TPCs regulate sodium and calcium ion conductance, intravasicular pH, and trafficking excitability. The second messenger nicotinic acid adenine dinucleotide phosphate (NAADP) has been shown to mediate calcium release from these acidic organelles through TPCs. TPC2s are NAADP-gated calcium release channels where these TPC currents can be blocked by NAADP antagonists. TCP2 plays a critical role in the endocytosis allowing SARS-CoV-2 virus to enter cells.

Various ailments can occur from the knockdown of these channels, from metabolic and general infectious diseases to even cancer. The pathological conditions due to this lacking of TPCs are covered in the following sections.
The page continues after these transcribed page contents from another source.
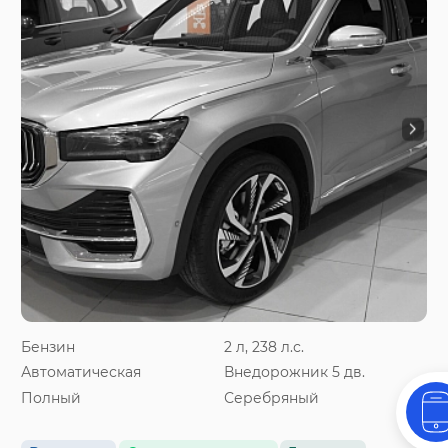
Бензин
2 л, 238 л.с.
Автоматическая
Внедорожник 5 дв.
Полный
Серебряный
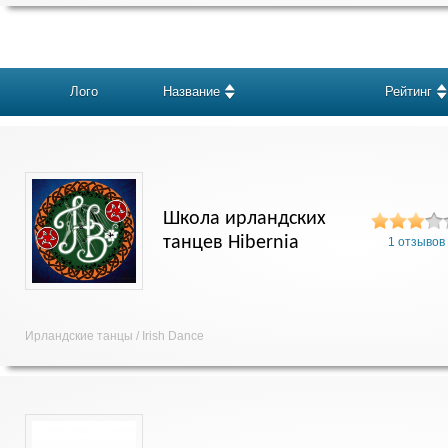
Лого
Название
Рейтинг
Школа ирландских
танцев Hibernia
1 отзывов
Ирландские танцы / Irish Dance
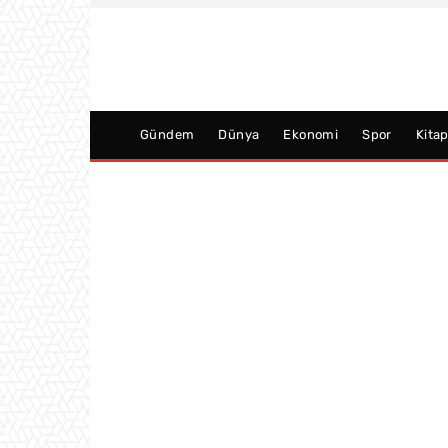
Gündem
Dünya
Ekonomi
Spor
Kita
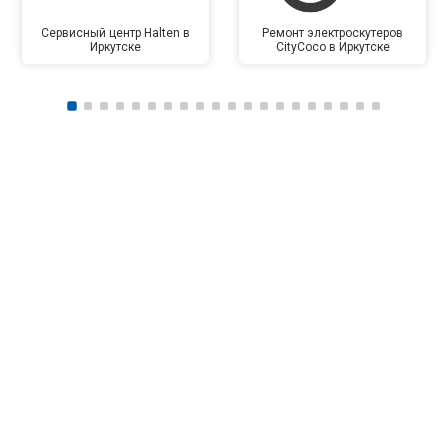
Сервисный центр Halten в
Ремонт электроскутеров
Иркутске
CityCoco в Иркутске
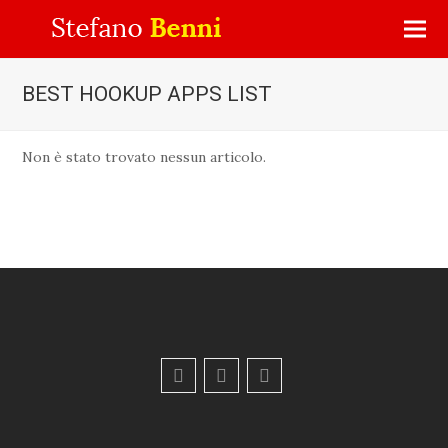
BEST HOOKUP APPS LIST
Non è stato trovato nessun articolo.
F
Y
E
a
o
m
c
u
a
e
t
i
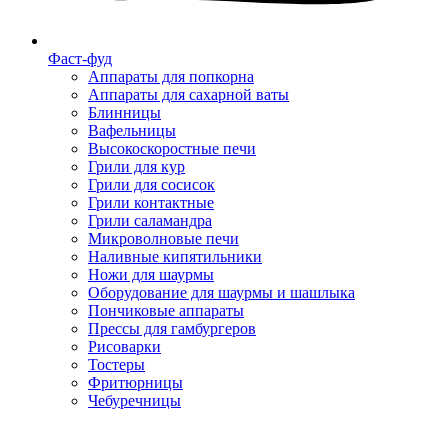
Фаст-фуд
Аппараты для попкорна
Аппараты для сахарной ваты
Блинницы
Вафельницы
Высокоскоростные печи
Грили для кур
Грили для сосисок
Грили контактные
Грили саламандра
Микроволновые печи
Наливные кипятильники
Ножи для шаурмы
Оборудование для шаурмы и шашлыка
Пончиковые аппараты
Прессы для гамбургеров
Рисоварки
Тостеры
Фритюрницы
Чебуречницы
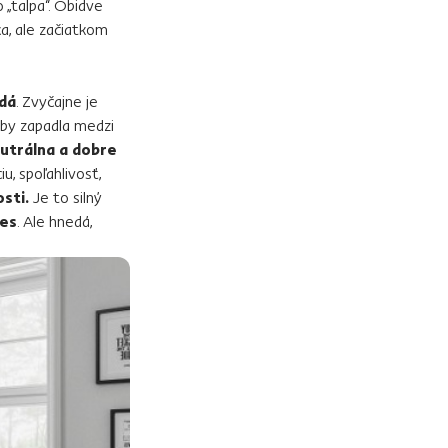
„talpa“. Obidve
a, ale začiatkom
dá
. Zvyčajne je
e by zapadla medzi
utrálna a dobre
u, spoľahlivosť,
sti.
Je to silný
res
. Ale hnedá,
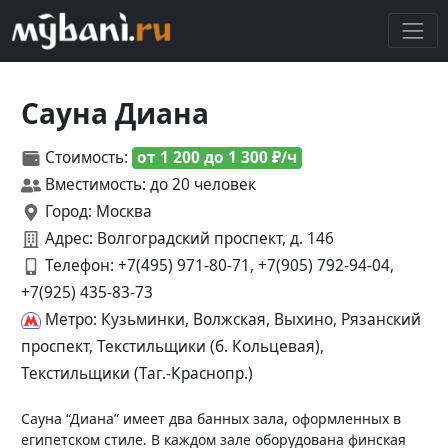
Сауна Диана
Стоимость:
от 1 200 до 1 300 ₽/ч
Вместимость: до 20 человек
Город: Москва
Адрес: Волгоградский проспект, д. 146
Телефон:
+7(495) 971-80-71, +7(905) 792-94-04,
+7(925) 435-83-73
Метро: Кузьминки, Волжская, Выхино, Рязанский
проспект, Текстильщики (б. Кольцевая),
Текстильщики (Таг.-Краснопр.)
Сауна “Диана” имеет два банных зала, оформленных в
египетском стиле. В каждом зале оборудована финская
=== Membrane trafficking ===
TPCs play an integral role in membrane trafficking pathways. They are sectioned in endosomes and lysosomes, especially functioning in endo-lysosomal fusions. TPC trafficking activity has been noted to be conserved; but modifying TPCs affects transportation in the endocytotic pathway. The exact roles of TPCs are specific to cell type and context. These channels are permeable to calcium, making them function as Ca2+ ion channels. When stimulated by NAADP – a second messenger for TPCs –, calcium is released into the cytosol. The influx of calcium is what regulates the fusion between the endosome and lysosomes and what mediates trafficking events. When the function of TPCs are lost, substrates accumulate creating congestion. When the function of TPCs are increased, the lysosome becomes enlarged – which logically relates to increased fusion events with the endosome to lysosome.

=== Parkinson's disease ===
One implication of membrane trafficking dysfunction leads to Parkinson's disease. Mutations to LRRK2 enzyme alter autophagy dependent upon NAADP and TPC2. The mutation increases the amount of Ca2+ flow through TPC2 by NAADP evoked signals. This increase in signaling leads to an increase in size of the lysosomes due to the increased rate and amount of fusion. The lysosome, therefore, is not able to break down components the way it should. This inability is associated with the onset of the disease. As TPC2 plays a vital role in this specific mechanism of Parkinson's disease development, it may potentially be a therapeutic target.

=== Ebola ===
The Ebolavirus takes advantage of host cell endocytotic membrane trafficking, leaving TPCs as a potential drug target. Ebolavirus enter cells through micropinocytosis with endosomal vesicles. After entrance into the endosomal vesicle, Ebolavirus membrane fuses with the endosomal membrane to release the viral contents into the cytosol before the endosome can fuse with the lysosome. For the movement of the virus in endosomes, Ca2+ is necessary. As NAADP regulates maturation of endosomes by the calcium release through TPCs, normal functioning of TPCs allows the Ebolavirus to escape. Therefore, when TPCs are not functioning, the Ebolavirus cannot escape before the fusion of the endosome with the lysosome. In fact, when mice are treated with tetradine the infection is inhibited. This is because tetradine blocks TPC functioning of calcium release and thus, the Ebolaviruses is contained within the endosomal network destined to be degraded by the lysosome.

=== Fatty liver ===
TPCs have been implicated in fatty liver diseases, such as NAFLD and NASH. As TPC2 is a cation channel for endocytotic membrane trafficking, TPCs contribute in trafficking LDL molecules for their breakdown and recycling. This primarily occurs within the liver. The degradation pathway causes LDL to end up in endosomes and lysosomes – where TPCs are located. The TPC mechanism once again allows the efflux of calcium for the fusion of the endosomes and lysosomes (where LDL is degraded). When TPCs are not present, or are not functioning properly, the degradation pathway results in defected trafficking. Without the fusion event LDL accumulates in liver cells. The loss of TPCs have been found to be a cause of the yellow coloration of liver, an expression of fatty liver which indicates liver damage.